Figure 3 shows YoY growth rates for the proportion of both finished-goods and WIP inventory in the total inventory. The trendlines show how much growth rates could slow before we reach the bottom of this memory cycle.


Figure 3

WIP inventory growth rate will slow if the finished-goods inventory growth rate exceeds a certain level. In other words, manufacturers will likely reduce utilization until WIP inventory is cut to the appropriate level. The idea is to lower the finished-goods inventory growth rate to correspond to sluggish demand. On the flip side, the WIP inventory growth rate, which dropped to counterbalance stagnant demand in a contraction, will reaccelerate to increase finished-goods inventory once demand is expected to continue strong growth.

The red boxes in Figure 3 show the periods when demand is on the cusp of strong growth and the YoY growth rates of the proportion of WIP inventory in the total inventory turn positive.
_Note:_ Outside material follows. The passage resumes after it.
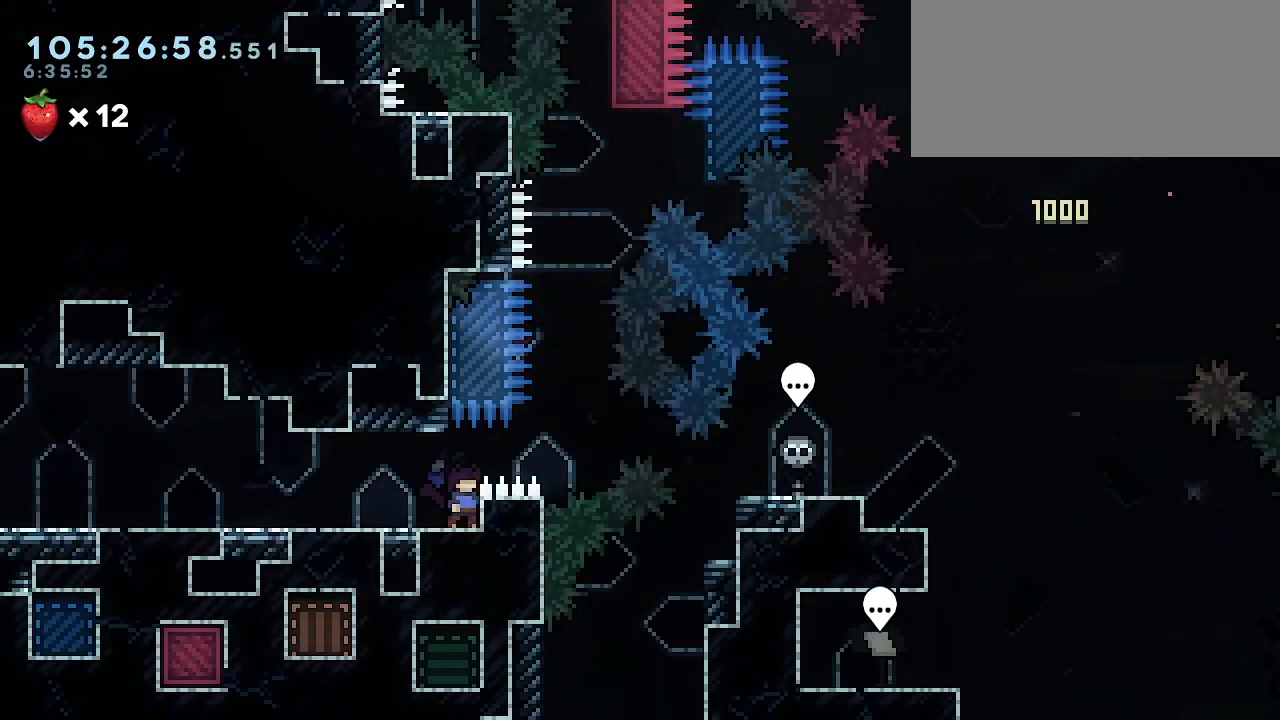
{"keys": ["left"], "events": [[300, "left", "down"]]}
By contrast, the YoY growth rate of the proportion of finished-goods inventory in the total inventory simultaneously drops. In fact, it is evident that the WIP and finished-goods inventory situation in Q4 2018 is not like the previous two red-box periods. That means the inventory correction should last at least a few quarters unless unusual market conditions dictate otherwise.

WIP inventory adjustments, as Micron said, inevitably will drive down 300mm memory fab utilization. What’s more, utilization will likely continue to trend lower until the inventory cycle index rebounds. Compounding matters, this underutilization will erode silicon wafer usage. As a result, total silicon wafer unit shipments – which started to decline in Q4 2018 as shown in Figure 4 – will likely continue to drop until Q2 2019.


Figure 4

Remarks

  1. Source: SEMI MMDS Silicon shipments data
  2. Estimated 300mm utilization is total 300mm fab utilization including 300mm foundry fabs, not just 300mm memory fabs.

Figure 5 shows historical trends of the Memory Inventory Cycle Index and YoY memory fab equipment investments. The Memory Inventory Cycle Index recovered faster than fab equipment investments in the past two cycles. In the most recent memory cycle, both indexes peaked in the second half of 2017 and ultimately fell towards negative growth in Q4 2018. Consequently, the significant growth of memory sector investments, which the industry saw in 2017, is expected to resume if the inventory correction is all but complete in 2019.


Figure 5

Remarks

  1. Source: SEMI WWSEMS
  2. Equipment spending in Q1 2019 estimated by SEMI Fab Database and calculated based on a 4-quarter moving average.

In the two memory inventory cycles since 2008, once the cycle index hit bottom, it rebounded within a few quarters and memory sales revenue rose again after three or four quarters. In Q4 2018, the memory cycle index has already passed the trough of the 2016 cycle. It is very likely that this index will continue to level off in the first quarter of this year since this inventory correction will not likely be completed until the middle of the year – a projection supported by the YoY growth rates of the proportion of WIP and finished-goods inventory in the total inventory.

Presumably, the current index is very near the bottom of this cycle. Due to the lull, major memory manufacturers, including Micron, are controlling WIP and finished-goods inventory. As a result, significant additional downside of current memory inventory cycle index is not expected. In summary, memory sales are expected to stagnate in 2019, triggering a decline in 300mm fab utilization and total unit shipments of silicon wafers but will set the stage for a recovery in 2020.